ISRAELI ELECTIONS: Alas, neither Likud nor Labor advances an economic program to challenge the old socialist statism that now prevents Israel from serving as the center of a robust democratic capitalist re-orientation for the entire area. Still, an end to the status quo is at hand, which is why we believe a victory for Likud would be a net loss. A remarkable transformation in Palestinian attitudes toward Israel is underway, as NYTimes Foreign Affairs columnist, Thomas L. Friedman, a knowledgeable veteran of the Middle East beat, reported on 5-22. The region still is racked by unemployment, heavily burdened by onerous security measures, and it looks grim. "All the ingredients are there for an explosion. But," he notes, "it's not exploding." Why? "The conflict is no longer between the Palestinian mainstream and the Israeli mainstream, but between the Palestinian extreme and the Israeli extreme." A bit of light finally? For the first time ever, the prospect of peaceful relations between Israelis and Palestinians appears real. Although the Times editors support this view, columnists such as A.M. Rosenthal and William Safire are in the pro-Likud hawk camp. Joining them is veteran Cold Warrior Albert Wohlstetter, who wrote in the May 22 Wall Street Journal a snarling rebuke to those who harbor hope that there may be light at the end of the "partners for peace" tunnel. The approach is a disastrous policy for Israel, he warned, going as far as to propose outright bombing of Syrian military power. Yes indeed, that certainly would end the "peace process." Likud (which is conceptually wedded to a Masada complex) is best suited, he advises, to burst the region's deadly illusions about any peace process.
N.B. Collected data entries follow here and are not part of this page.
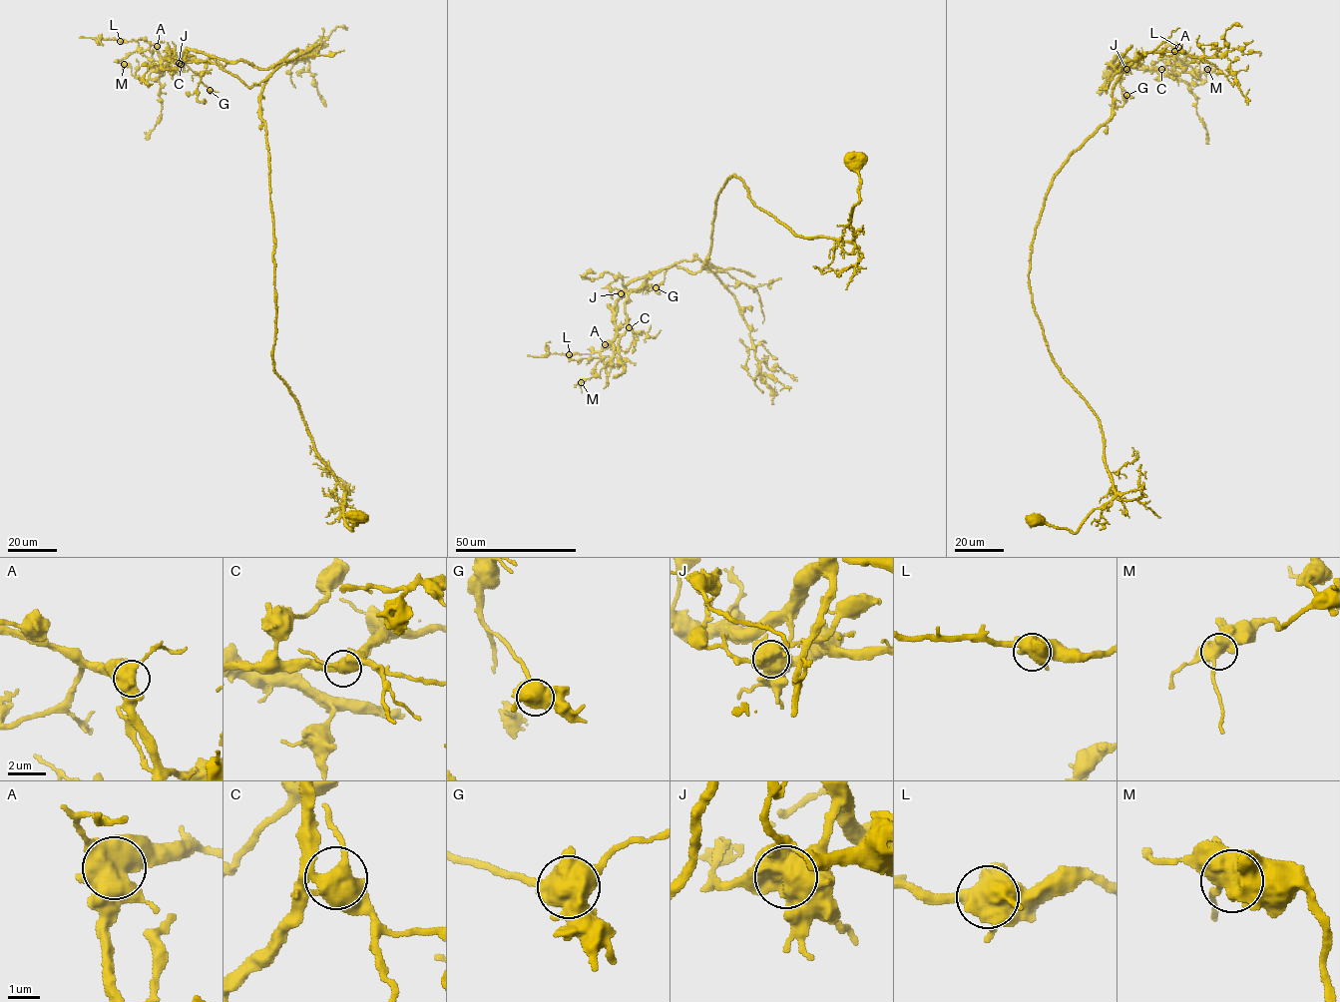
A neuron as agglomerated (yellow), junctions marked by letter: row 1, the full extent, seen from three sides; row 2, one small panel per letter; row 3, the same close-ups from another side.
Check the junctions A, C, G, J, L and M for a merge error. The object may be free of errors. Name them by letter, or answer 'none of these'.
J

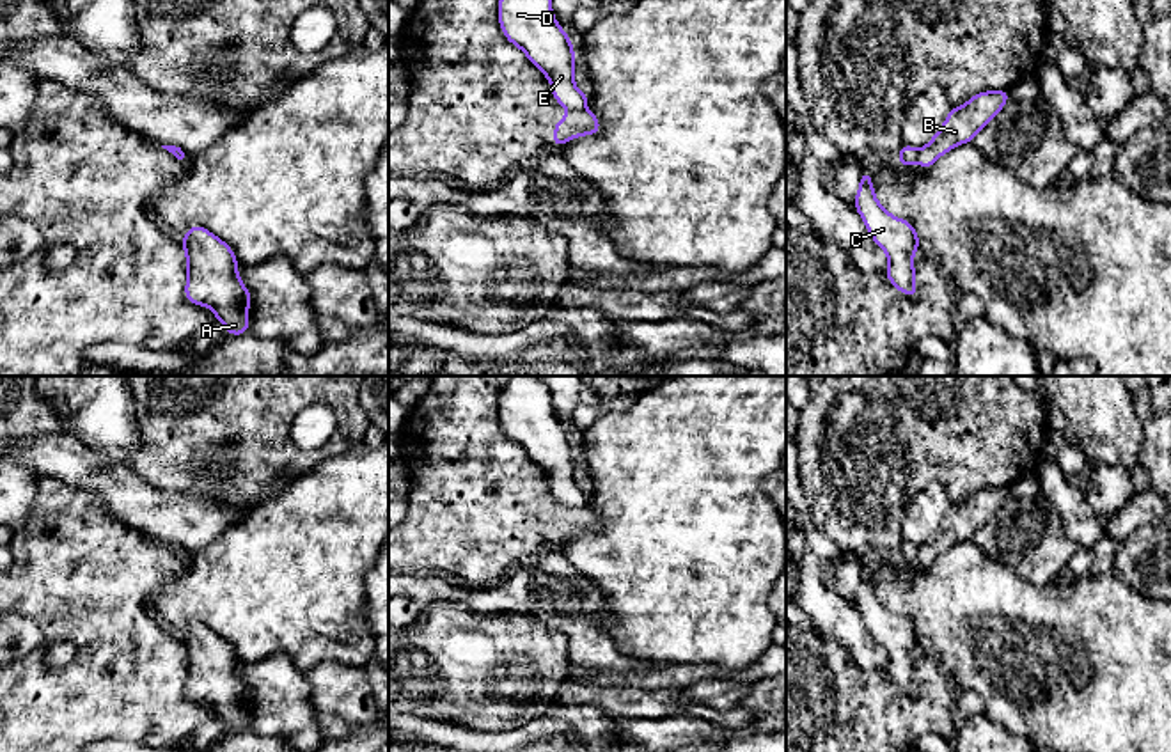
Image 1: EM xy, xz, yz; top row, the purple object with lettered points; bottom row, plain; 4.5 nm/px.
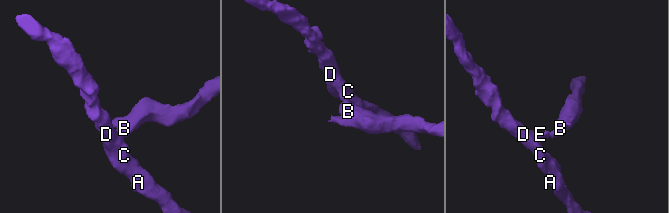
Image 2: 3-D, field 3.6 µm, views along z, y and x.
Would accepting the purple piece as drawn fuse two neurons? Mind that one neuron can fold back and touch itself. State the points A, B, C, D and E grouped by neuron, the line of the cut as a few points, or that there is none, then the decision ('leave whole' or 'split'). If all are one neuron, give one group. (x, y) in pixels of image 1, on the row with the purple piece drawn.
A C D E / B | xz (582, 109), (572, 112) | split

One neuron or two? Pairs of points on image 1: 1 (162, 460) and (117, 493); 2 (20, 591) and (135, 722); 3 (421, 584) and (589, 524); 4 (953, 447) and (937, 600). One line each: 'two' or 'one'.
1: two
2: one
3: two
4: two

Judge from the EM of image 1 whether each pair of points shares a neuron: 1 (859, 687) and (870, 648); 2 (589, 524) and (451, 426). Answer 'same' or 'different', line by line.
1: different
2: same

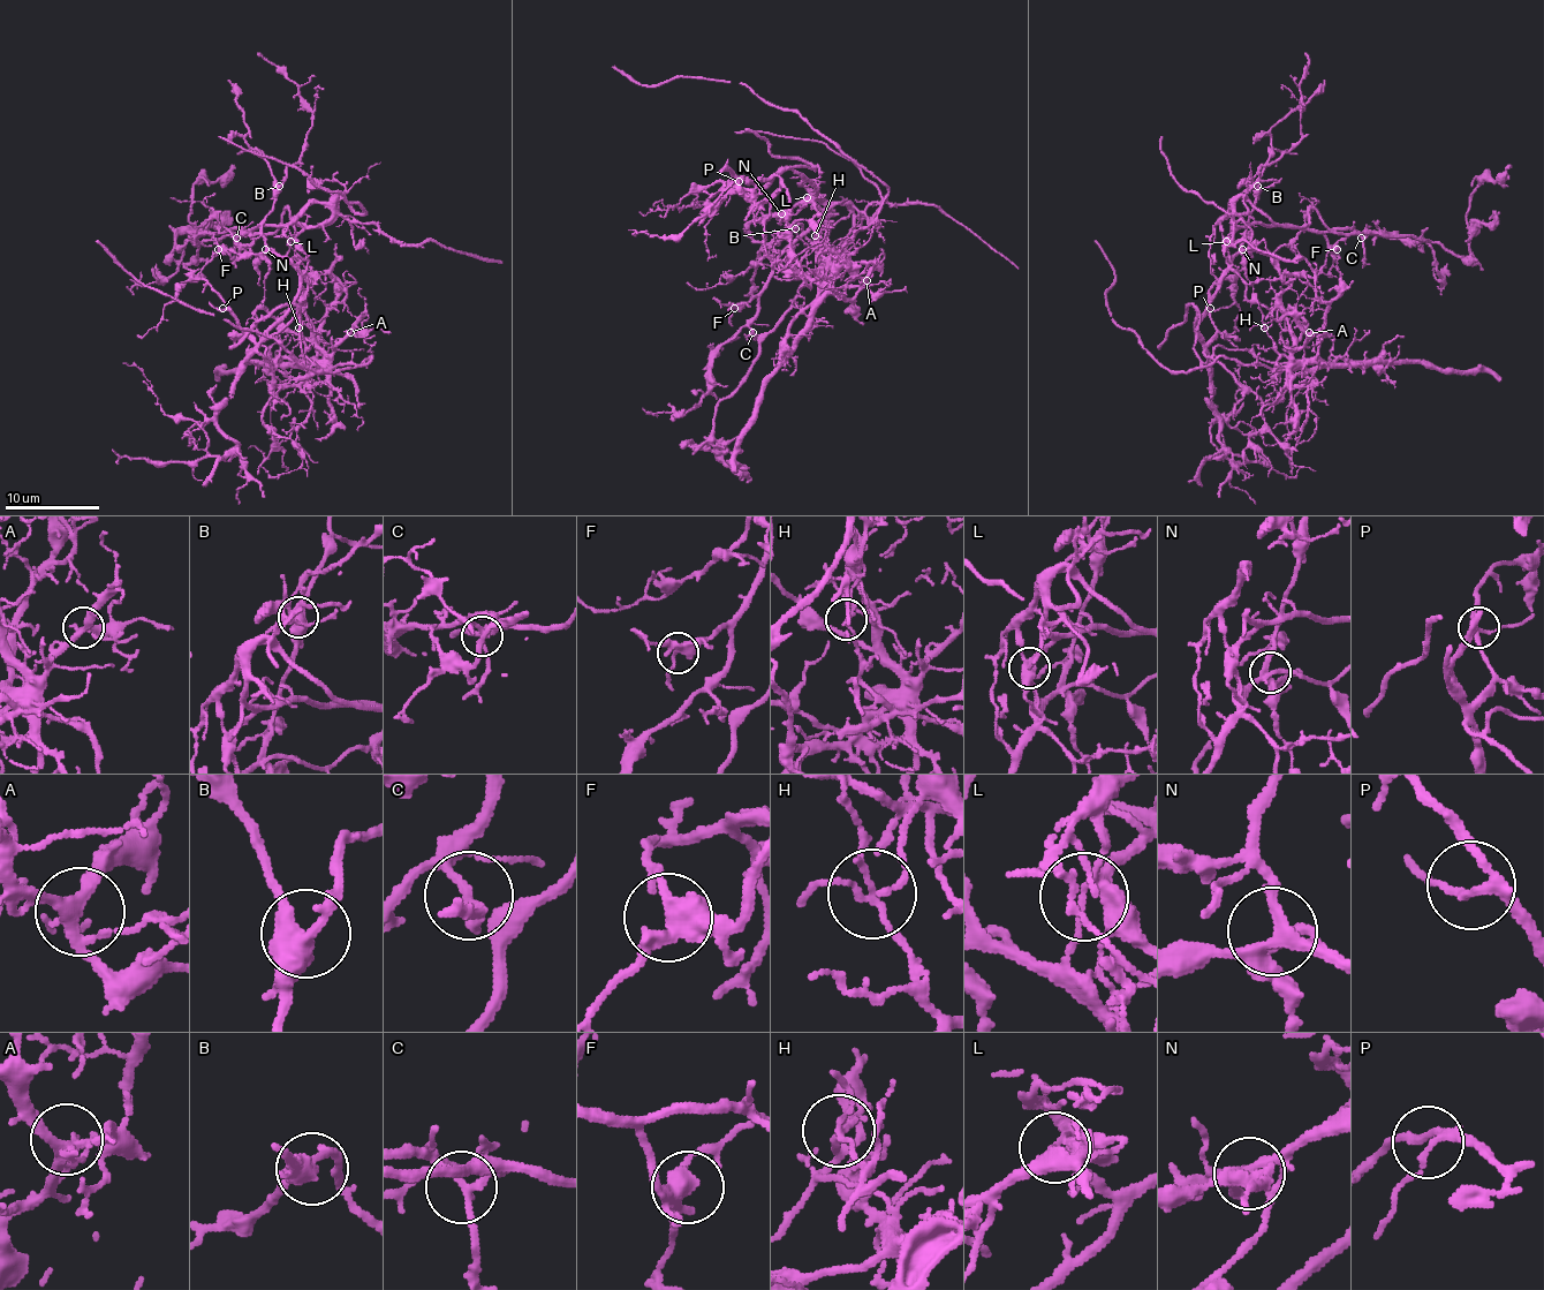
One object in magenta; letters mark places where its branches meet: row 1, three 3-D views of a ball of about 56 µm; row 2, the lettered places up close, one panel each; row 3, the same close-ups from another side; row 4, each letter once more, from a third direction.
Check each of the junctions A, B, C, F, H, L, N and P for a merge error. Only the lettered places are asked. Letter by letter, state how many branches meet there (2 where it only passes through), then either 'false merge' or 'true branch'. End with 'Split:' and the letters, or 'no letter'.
A: branches 4; true branch
B: branches 4; true branch
C: branches 3; true branch
F: branches 4; true branch
H: branches 3; false merge
L: branches 4; false merge
N: branches 4; true branch
P: branches 3; true branch
Split: H, L

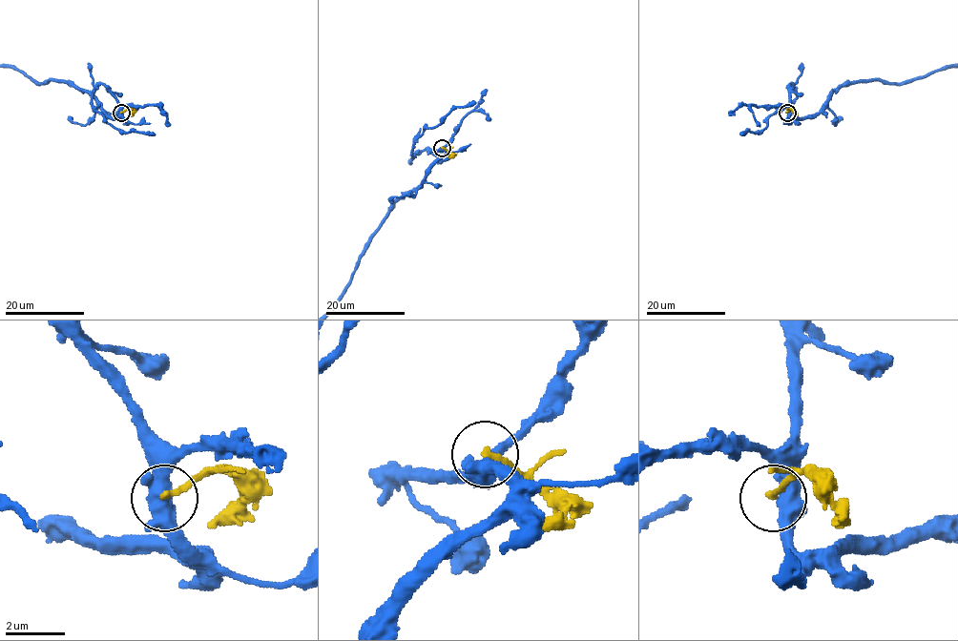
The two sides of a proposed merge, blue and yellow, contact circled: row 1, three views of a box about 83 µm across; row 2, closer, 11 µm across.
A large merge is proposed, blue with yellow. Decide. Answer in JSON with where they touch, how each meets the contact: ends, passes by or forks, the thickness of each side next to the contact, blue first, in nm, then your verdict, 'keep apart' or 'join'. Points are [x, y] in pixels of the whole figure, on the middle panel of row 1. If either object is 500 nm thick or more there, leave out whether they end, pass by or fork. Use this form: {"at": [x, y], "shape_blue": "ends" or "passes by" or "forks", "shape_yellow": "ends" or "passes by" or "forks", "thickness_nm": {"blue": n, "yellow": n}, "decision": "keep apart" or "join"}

The two essays reflect a division in the U.S. establishment over the issue, the Times editors on behalf of those inching toward a belief that the region may be on the road to more stable relations, with the Israelis and Palestinians taking the lead. The Journal provides the forum for those who reject any perspective of regional resolution and instead counsel go-it-alone strategies. These are never quite go-it-alone, inasmuch as they are based on the presumption that the U.S. ultimately will have to support the Israeli initiative. We remind you that Wohlstetter and his protege, Richard Perle, are foreign policy advisors to Bob Dole.